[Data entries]
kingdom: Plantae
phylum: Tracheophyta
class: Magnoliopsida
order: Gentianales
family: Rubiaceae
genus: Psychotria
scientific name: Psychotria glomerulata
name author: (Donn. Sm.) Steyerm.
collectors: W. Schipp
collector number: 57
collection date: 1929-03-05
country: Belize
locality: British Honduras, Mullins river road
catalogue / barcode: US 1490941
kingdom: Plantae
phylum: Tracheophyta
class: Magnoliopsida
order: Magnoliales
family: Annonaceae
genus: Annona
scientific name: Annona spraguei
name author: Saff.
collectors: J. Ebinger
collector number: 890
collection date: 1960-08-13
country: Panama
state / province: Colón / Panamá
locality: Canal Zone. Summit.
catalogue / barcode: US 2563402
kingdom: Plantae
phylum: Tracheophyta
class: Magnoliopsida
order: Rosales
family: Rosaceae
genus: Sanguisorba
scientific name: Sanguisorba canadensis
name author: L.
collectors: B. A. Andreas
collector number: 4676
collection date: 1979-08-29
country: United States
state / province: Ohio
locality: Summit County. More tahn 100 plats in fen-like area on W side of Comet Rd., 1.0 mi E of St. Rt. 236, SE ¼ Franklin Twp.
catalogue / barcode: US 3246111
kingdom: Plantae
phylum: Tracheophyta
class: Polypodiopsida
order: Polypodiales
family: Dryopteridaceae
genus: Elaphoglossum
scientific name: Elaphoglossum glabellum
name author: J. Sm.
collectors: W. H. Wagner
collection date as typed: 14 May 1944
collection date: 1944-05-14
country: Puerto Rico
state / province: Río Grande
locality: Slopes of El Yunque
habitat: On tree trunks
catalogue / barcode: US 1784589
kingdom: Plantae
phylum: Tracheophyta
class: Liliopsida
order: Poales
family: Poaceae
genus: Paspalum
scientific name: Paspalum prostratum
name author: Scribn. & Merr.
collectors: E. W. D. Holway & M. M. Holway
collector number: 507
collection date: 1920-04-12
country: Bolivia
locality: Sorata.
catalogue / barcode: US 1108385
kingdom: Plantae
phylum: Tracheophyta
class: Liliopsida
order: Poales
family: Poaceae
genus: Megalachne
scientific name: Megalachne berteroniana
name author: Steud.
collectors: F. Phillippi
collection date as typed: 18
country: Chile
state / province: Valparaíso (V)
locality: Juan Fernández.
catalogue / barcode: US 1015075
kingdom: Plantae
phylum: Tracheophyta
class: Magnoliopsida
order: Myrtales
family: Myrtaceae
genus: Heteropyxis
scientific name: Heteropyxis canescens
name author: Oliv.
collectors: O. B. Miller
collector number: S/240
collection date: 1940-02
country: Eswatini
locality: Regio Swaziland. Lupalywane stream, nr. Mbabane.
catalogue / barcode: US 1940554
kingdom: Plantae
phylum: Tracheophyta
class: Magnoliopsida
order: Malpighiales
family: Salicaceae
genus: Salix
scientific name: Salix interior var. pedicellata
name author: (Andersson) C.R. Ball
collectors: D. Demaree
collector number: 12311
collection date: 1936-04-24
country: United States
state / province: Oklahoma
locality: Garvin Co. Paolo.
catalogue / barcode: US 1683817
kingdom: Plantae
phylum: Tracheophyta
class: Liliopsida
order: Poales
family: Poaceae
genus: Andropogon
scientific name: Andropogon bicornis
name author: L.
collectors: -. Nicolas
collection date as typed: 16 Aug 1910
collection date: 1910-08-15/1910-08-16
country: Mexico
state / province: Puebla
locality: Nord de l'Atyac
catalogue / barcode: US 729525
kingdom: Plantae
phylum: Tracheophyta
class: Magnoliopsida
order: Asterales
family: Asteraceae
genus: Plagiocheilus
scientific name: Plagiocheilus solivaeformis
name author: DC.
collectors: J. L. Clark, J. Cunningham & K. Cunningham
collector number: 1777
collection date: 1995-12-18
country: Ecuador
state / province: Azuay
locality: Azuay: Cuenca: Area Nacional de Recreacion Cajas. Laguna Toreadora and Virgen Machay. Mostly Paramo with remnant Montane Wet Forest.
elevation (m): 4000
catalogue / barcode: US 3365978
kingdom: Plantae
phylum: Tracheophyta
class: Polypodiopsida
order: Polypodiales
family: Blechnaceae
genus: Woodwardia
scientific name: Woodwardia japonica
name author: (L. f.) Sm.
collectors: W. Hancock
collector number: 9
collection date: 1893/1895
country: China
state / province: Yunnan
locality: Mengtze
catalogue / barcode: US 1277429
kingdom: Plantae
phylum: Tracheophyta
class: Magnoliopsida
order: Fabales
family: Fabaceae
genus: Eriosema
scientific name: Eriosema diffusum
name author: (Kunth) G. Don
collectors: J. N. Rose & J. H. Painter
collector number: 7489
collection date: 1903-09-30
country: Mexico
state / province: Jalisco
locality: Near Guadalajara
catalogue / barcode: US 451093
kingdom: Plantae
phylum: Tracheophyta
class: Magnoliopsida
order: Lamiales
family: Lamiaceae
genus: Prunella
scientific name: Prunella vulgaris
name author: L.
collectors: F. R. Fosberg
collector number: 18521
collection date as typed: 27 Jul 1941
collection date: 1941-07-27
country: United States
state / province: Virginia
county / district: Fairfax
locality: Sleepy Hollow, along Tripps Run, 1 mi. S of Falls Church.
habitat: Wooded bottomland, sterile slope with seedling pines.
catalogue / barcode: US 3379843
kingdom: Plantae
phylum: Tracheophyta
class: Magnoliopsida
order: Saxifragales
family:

■ **SHORT EXERCISE**
Please rewrite the listing with "locality" replaced by "location" everywhere, keeping everything else the same.

■ **RESULT**
kingdom: Plantae
phylum: Tracheophyta
class: Magnoliopsida
order: Gentianales
family: Rubiaceae
genus: Psychotria
scientific name: Psychotria glomerulata
name author: (Donn. Sm.) Steyerm.
collectors: W. Schipp
collector number: 57
collection date: 1929-03-05
country: Belize
location: British Honduras, Mullins river road
catalogue / barcode: US 1490941
kingdom: Plantae
phylum: Tracheophyta
class: Magnoliopsida
order: Magnoliales
family: Annonaceae
genus: Annona
scientific name: Annona spraguei
name author: Saff.
collectors: J. Ebinger
collector number: 890
collection date: 1960-08-13
country: Panama
state / province: Colón / Panamá
location: Canal Zone. Summit.
catalogue / barcode: US 2563402
kingdom: Plantae
phylum: Tracheophyta
class: Magnoliopsida
order: Rosales
family: Rosaceae
genus: Sanguisorba
scientific name: Sanguisorba canadensis
name author: L.
collectors: B. A. Andreas
collector number: 4676
collection date: 1979-08-29
country: United States
state / province: Ohio
location: Summit County. More tahn 100 plats in fen-like area on W side of Comet Rd., 1.0 mi E of St. Rt. 236, SE ¼ Franklin Twp.
catalogue / barcode: US 3246111
kingdom: Plantae
phylum: Tracheophyta
class: Polypodiopsida
order: Polypodiales
family: Dryopteridaceae
genus: Elaphoglossum
scientific name: Elaphoglossum glabellum
name author: J. Sm.
collectors: W. H. Wagner
collection date as typed: 14 May 1944
collection date: 1944-05-14
country: Puerto Rico
state / province: Río Grande
location: Slopes of El Yunque
habitat: On tree trunks
catalogue / barcode: US 1784589
kingdom: Plantae
phylum: Tracheophyta
class: Liliopsida
order: Poales
family: Poaceae
genus: Paspalum
scientific name: Paspalum prostratum
name author: Scribn. & Merr.
collectors: E. W. D. Holway & M. M. Holway
collector number: 507
collection date: 1920-04-12
country: Bolivia
location: Sorata.
catalogue / barcode: US 1108385
kingdom: Plantae
phylum: Tracheophyta
class: Liliopsida
order: Poales
family: Poaceae
genus: Megalachne
scientific name: Megalachne berteroniana
name author: Steud.
collectors: F. Phillippi
collection date as typed: 18
country: Chile
state / province: Valparaíso (V)
location: Juan Fernández.
catalogue / barcode: US 1015075
kingdom: Plantae
phylum: Tracheophyta
class: Magnoliopsida
order: Myrtales
family: Myrtaceae
genus: Heteropyxis
scientific name: Heteropyxis canescens
name author: Oliv.
collectors: O. B. Miller
collector number: S/240
collection date: 1940-02
country: Eswatini
location: Regio Swaziland. Lupalywane stream, nr. Mbabane.
catalogue / barcode: US 1940554
kingdom: Plantae
phylum: Tracheophyta
class: Magnoliopsida
order: Malpighiales
family: Salicaceae
genus: Salix
scientific name: Salix interior var. pedicellata
name author: (Andersson) C.R. Ball
collectors: D. Demaree
collector number: 12311
collection date: 1936-04-24
country: United States
state / province: Oklahoma
location: Garvin Co. Paolo.
catalogue / barcode: US 1683817
kingdom: Plantae
phylum: Tracheophyta
class: Liliopsida
order: Poales
family: Poaceae
genus: Andropogon
scientific name: Andropogon bicornis
name author: L.
collectors: -. Nicolas
collection date as typed: 16 Aug 1910
collection date: 1910-08-15/1910-08-16
country: Mexico
state / province: Puebla
location: Nord de l'Atyac
catalogue / barcode: US 729525
kingdom: Plantae
phylum: Tracheophyta
class: Magnoliopsida
order: Asterales
family: Asteraceae
genus: Plagiocheilus
scientific name: Plagiocheilus solivaeformis
name author: DC.
collectors: J. L. Clark, J. Cunningham & K. Cunningham
collector number: 1777
collection date: 1995-12-18
country: Ecuador
state / province: Azuay
location: Azuay: Cuenca: Area Nacional de Recreacion Cajas. Laguna Toreadora and Virgen Machay. Mostly Paramo with remnant Montane Wet Forest.
elevation (m): 4000
catalogue / barcode: US 3365978
kingdom: Plantae
phylum: Tracheophyta
class: Polypodiopsida
order: Polypodiales
family: Blechnaceae
genus: Woodwardia
scientific name: Woodwardia japonica
name author: (L. f.) Sm.
collectors: W. Hancock
collector number: 9
collection date: 1893/1895
country: China
state / province: Yunnan
location: Mengtze
catalogue / barcode: US 1277429
kingdom: Plantae
phylum: Tracheophyta
class: Magnoliopsida
order: Fabales
family: Fabaceae
genus: Eriosema
scientific name: Eriosema diffusum
name author: (Kunth) G. Don
collectors: J. N. Rose & J. H. Painter
collector number: 7489
collection date: 1903-09-30
country: Mexico
state / province: Jalisco
location: Near Guadalajara
catalogue / barcode: US 451093
kingdom: Plantae
phylum: Tracheophyta
class: Magnoliopsida
order: Lamiales
family: Lamiaceae
genus: Prunella
scientific name: Prunella vulgaris
name author: L.
collectors: F. R. Fosberg
collector number: 18521
collection date as typed: 27 Jul 1941
collection date: 1941-07-27
country: United States
state / province: Virginia
county / district: Fairfax
location: Sleepy Hollow, along Tripps Run, 1 mi. S of Falls Church.
habitat: Wooded bottomland, sterile slope with seedling pines.
catalogue / barcode: US 3379843
kingdom: Plantae
phylum: Tracheophyta
class: Magnoliopsida
order: Saxifragales
family:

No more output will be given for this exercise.